Unitarian Universalists space earns wildlife habitat certification

November 15, 2018

In cooperation with the Delaware Nature Society, the Unitarian Universalists of Southern Delaware in Lewes have created an environment which has received the Certified Wildlife Habitat designation from the National Wildlife Federation.

This designation recognizes that UUSD has fulfilled the requirements of the NWF’s Garden for Wildlife program, including creating gardens and landscape features that support birds, butterflies, bees, frogs and other local wildlife.
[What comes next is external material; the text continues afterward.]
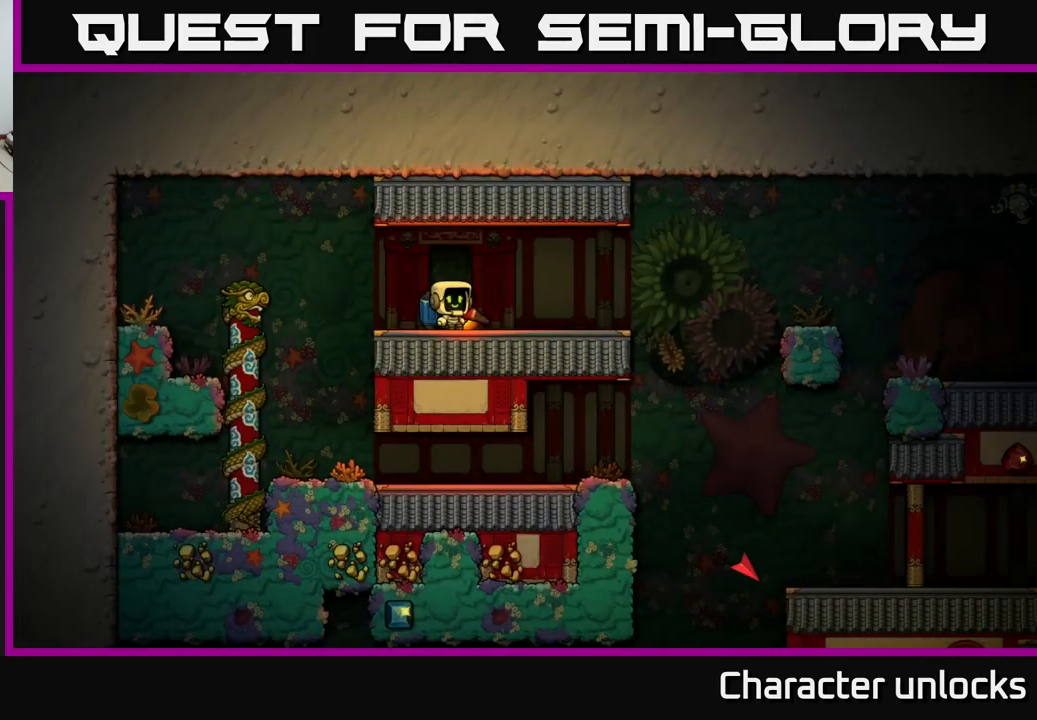
{"buttons": ["DPAD_RIGHT"], "left_stick": "center", "events": [[400, "DPAD_RIGHT", "down"]]}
Each Certified Wildlife Habitat organization must provide natural sources of food, water, cover and places to raise young, and be maintained in a sustainable way that incorporates native plants, conserves water and does not rely on pesticides.
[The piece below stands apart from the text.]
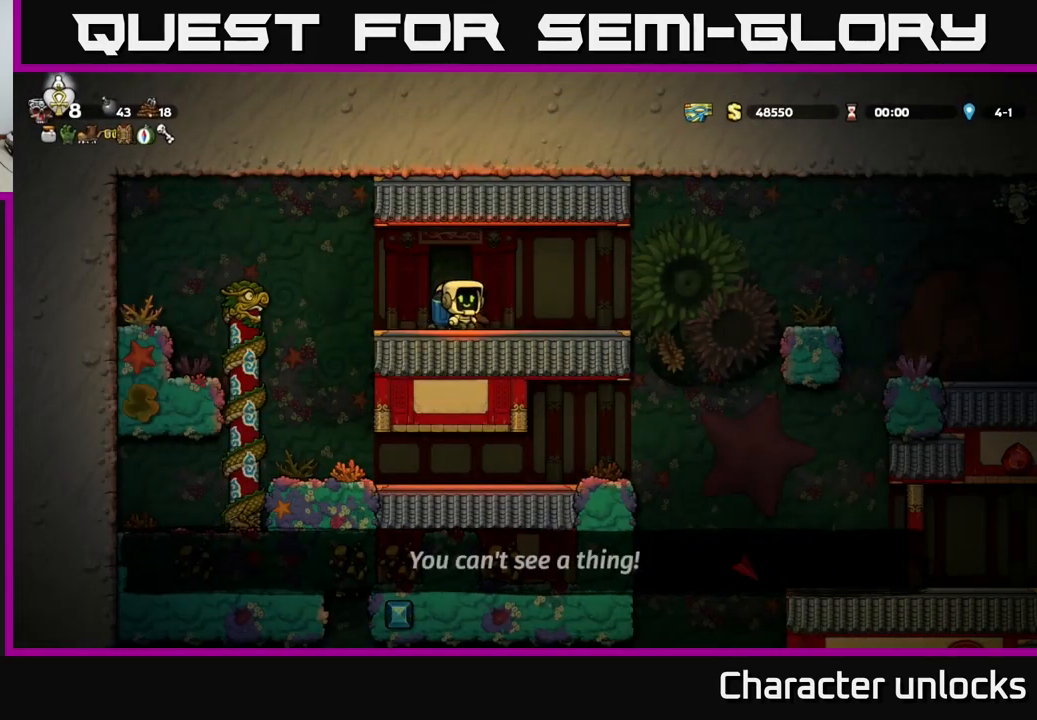
{"buttons": [], "left_stick": "center", "events": [[84, "DPAD_RIGHT", "up"]]}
Unitarian Universalism’s Seventh Principle encourages respect for the interdependent web of all existence, and caring for the immediate habitat is an expression of this principle.

The UUSD members seek to strengthen the connection between spiritual practice and Earth-consciousness, and engage in community action on environmental issues. UUSD was awarded the status of Green Sanctuary by the national Unitarian Universalist Association, a program which helps to bring congregational culture into greater alignment with long-term, environmentally aware faith practice. When UUSD’s new home at 30486 Lewes-Georgetown Highway was designed in 2015, many energy-efficient features were incorporated, including 103 solar roof panels which generate an average of 97 percent of the needed electricity.

“Anyone, anywhere can restore wildlife habitat right in their own yards and communities,” said NWF naturalist David Mizejewski. “Whether you garden in a suburban yard, an urban area, or a rural plot of land, you can make a difference for local wildlife. Creating a Certified Wildlife Habitat environment is the perfect grassroots way to think globally and act locally to help birds, butterflies, bees and other wildlife.”

Celebrating 45 years this spring, the Garden for Wildlife movement has recognized more than  217,000 gardens and landscapes across the U.S., encompassing more than 2.5 million acres that support wildlife.